Do all course work. The readings are to help you preview and review the materials discussed in the lectures. The assignments are to provide concrete experiences with the basic concepts and methods covered in the lectures. The exercises and quizzes are to help check that you are keeping up with the lectures and the assignments. The exams will be comprehensive.

Your handins, whether in electronic form or on paper, should include the following information at the top: your name, student id, course number, assignment number, and due date, and should be submitted in a neat and organized fashion.

Your programming assignments should always be submitted with a README.txt file explaining where things are, what you did and found for the assignment (that is not described in the assignment handout), and how to run and test your code. This file is worth a non-trivial portion of the grade.

Your approach to solving problems is as important as your final solutions; you need to show how you arrived at your solutions and include appropriate explanations. Always include good explanations in your README file and good comments in your code.

If you feel your grade was assigned incorrectly, please bring it up no later than two weeks after the assignment was returned to the class.

Ask questions and get help. Ask questions in class, in office hours, and in the Q&A forum. Talk with your classmates, and share ideas (but nothing written or electronic).
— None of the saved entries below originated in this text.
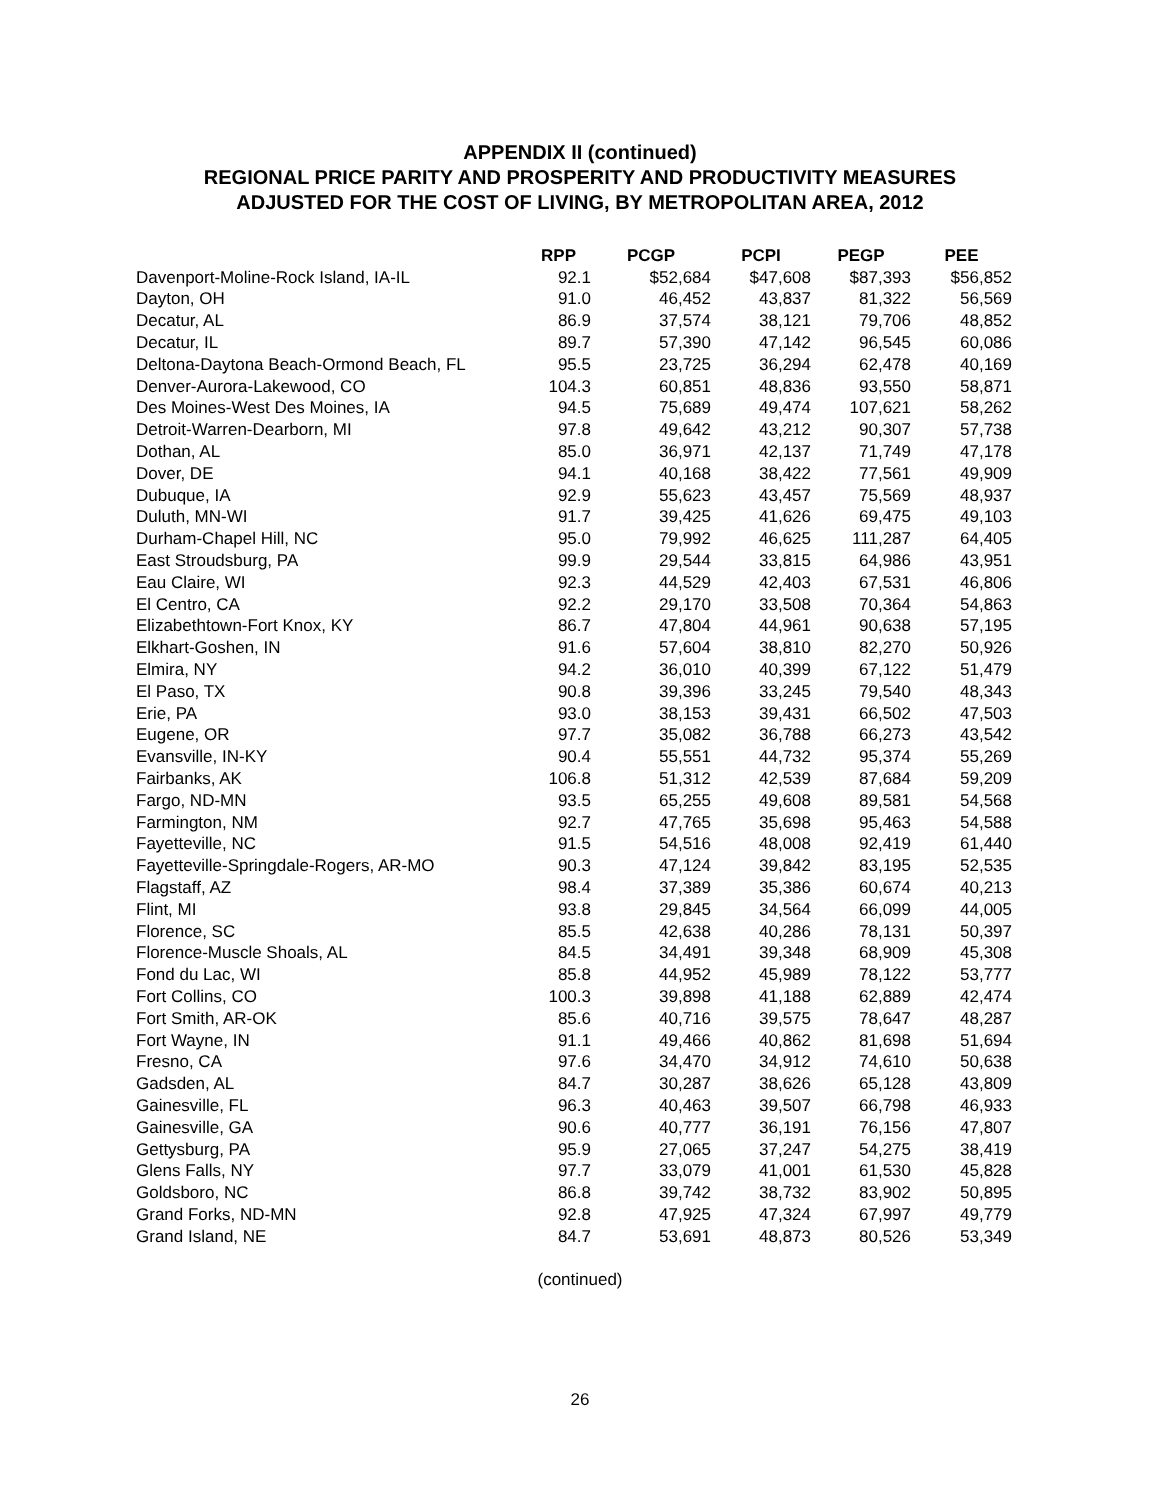APPENDIX II (continued)
REGIONAL PRICE PARITY AND PROSPERITY AND PRODUCTIVITY MEASURES
ADJUSTED FOR THE COST OF LIVING, BY METROPOLITAN AREA, 2012
| | RPP | PCGP | PCPI | PEGP | PEE |
| --- | --- | --- | --- | --- | --- |
| Davenport-Moline-Rock Island, IA-IL | 92.1 | $52,684 | $47,608 | $87,393 | $56,852 |
| Dayton, OH | 91.0 | 46,452 | 43,837 | 81,322 | 56,569 |
| Decatur, AL | 86.9 | 37,574 | 38,121 | 79,706 | 48,852 |
| Decatur, IL | 89.7 | 57,390 | 47,142 | 96,545 | 60,086 |
| Deltona-Daytona Beach-Ormond Beach, FL | 95.5 | 23,725 | 36,294 | 62,478 | 40,169 |
| Denver-Aurora-Lakewood, CO | 104.3 | 60,851 | 48,836 | 93,550 | 58,871 |
| Des Moines-West Des Moines, IA | 94.5 | 75,689 | 49,474 | 107,621 | 58,262 |
| Detroit-Warren-Dearborn, MI | 97.8 | 49,642 | 43,212 | 90,307 | 57,738 |
| Dothan, AL | 85.0 | 36,971 | 42,137 | 71,749 | 47,178 |
| Dover, DE | 94.1 | 40,168 | 38,422 | 77,561 | 49,909 |
| Dubuque, IA | 92.9 | 55,623 | 43,457 | 75,569 | 48,937 |
| Duluth, MN-WI | 91.7 | 39,425 | 41,626 | 69,475 | 49,103 |
| Durham-Chapel Hill, NC | 95.0 | 79,992 | 46,625 | 111,287 | 64,405 |
| East Stroudsburg, PA | 99.9 | 29,544 | 33,815 | 64,986 | 43,951 |
| Eau Claire, WI | 92.3 | 44,529 | 42,403 | 67,531 | 46,806 |
| El Centro, CA | 92.2 | 29,170 | 33,508 | 70,364 | 54,863 |
| Elizabethtown-Fort Knox, KY | 86.7 | 47,804 | 44,961 | 90,638 | 57,195 |
| Elkhart-Goshen, IN | 91.6 | 57,604 | 38,810 | 82,270 | 50,926 |
| Elmira, NY | 94.2 | 36,010 | 40,399 | 67,122 | 51,479 |
| El Paso, TX | 90.8 | 39,396 | 33,245 | 79,540 | 48,343 |
| Erie, PA | 93.0 | 38,153 | 39,431 | 66,502 | 47,503 |
| Eugene, OR | 97.7 | 35,082 | 36,788 | 66,273 | 43,542 |
| Evansville, IN-KY | 90.4 | 55,551 | 44,732 | 95,374 | 55,269 |
| Fairbanks, AK | 106.8 | 51,312 | 42,539 | 87,684 | 59,209 |
| Fargo, ND-MN | 93.5 | 65,255 | 49,608 | 89,581 | 54,568 |
| Farmington, NM | 92.7 | 47,765 | 35,698 | 95,463 | 54,588 |
| Fayetteville, NC | 91.5 | 54,516 | 48,008 | 92,419 | 61,440 |
| Fayetteville-Springdale-Rogers, AR-MO | 90.3 | 47,124 | 39,842 | 83,195 | 52,535 |
| Flagstaff, AZ | 98.4 | 37,389 | 35,386 | 60,674 | 40,213 |
| Flint, MI | 93.8 | 29,845 | 34,564 | 66,099 | 44,005 |
| Florence, SC | 85.5 | 42,638 | 40,286 | 78,131 | 50,397 |
| Florence-Muscle Shoals, AL | 84.5 | 34,491 | 39,348 | 68,909 | 45,308 |
| Fond du Lac, WI | 85.8 | 44,952 | 45,989 | 78,122 | 53,777 |
| Fort Collins, CO | 100.3 | 39,898 | 41,188 | 62,889 | 42,474 |
| Fort Smith, AR-OK | 85.6 | 40,716 | 39,575 | 78,647 | 48,287 |
| Fort Wayne, IN | 91.1 | 49,466 | 40,862 | 81,698 | 51,694 |
| Fresno, CA | 97.6 | 34,470 | 34,912 | 74,610 | 50,638 |
| Gadsden, AL | 84.7 | 30,287 | 38,626 | 65,128 | 43,809 |
| Gainesville, FL | 96.3 | 40,463 | 39,507 | 66,798 | 46,933 |
| Gainesville, GA | 90.6 | 40,777 | 36,191 | 76,156 | 47,807 |
| Gettysburg, PA | 95.9 | 27,065 | 37,247 | 54,275 | 38,419 |
| Glens Falls, NY | 97.7 | 33,079 | 41,001 | 61,530 | 45,828 |
| Goldsboro, NC | 86.8 | 39,742 | 38,732 | 83,902 | 50,895 |
| Grand Forks, ND-MN | 92.8 | 47,925 | 47,324 | 67,997 | 49,779 |
| Grand Island, NE | 84.7 | 53,691 | 48,873 | 80,526 | 53,349 |
(continued)
26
Academic Integrity: All assignments, quizzes, and exams must be done individually, unless specified otherwise; you may discuss ideas with others and look up references, but you must write up your solutions independently and credit all sources that you used. Any plagiarism or other forms of cheating discovered will have a permanent consequence in your university record.

Each student must pursue his or her academic goals honestly and be personally accountable for all submitted work. Representing another person's work as your own is always wrong. Faculty are required to report any suspected instances of academic dishonesty to the Academic Judiciary. For more comprehensive information on academic integrity, including categories of academic dishonesty, please refer to the academic judiciary website at http://www.stonybrook.edu/uaa/academicjudiciary/

Americans with Disabilities Act: If you have a physical, psychological, medical or learning disability that may impact your course work, please contact Disability Support Services, ECC(Educational Communications Center) Building, Room 128, (631)632-6748. They will determine with you what accommodations, if any, are necessary and appropriate. All information and documentation is confidential.

Critical Incident Management: Stony Brook University expects students to respect the rights, privileges, and property of other people. Faculty are required to report to the Office of University Community Standards any disruptive behavior that interrupts their ability to teach, compromises the safety of the learning environment, or inhibits students' ability to learn. Further information about most academic matters can be found in the Undergraduate Bulletin, the Undergraduate Class Schedule, and the Faculty-Employee Handbook.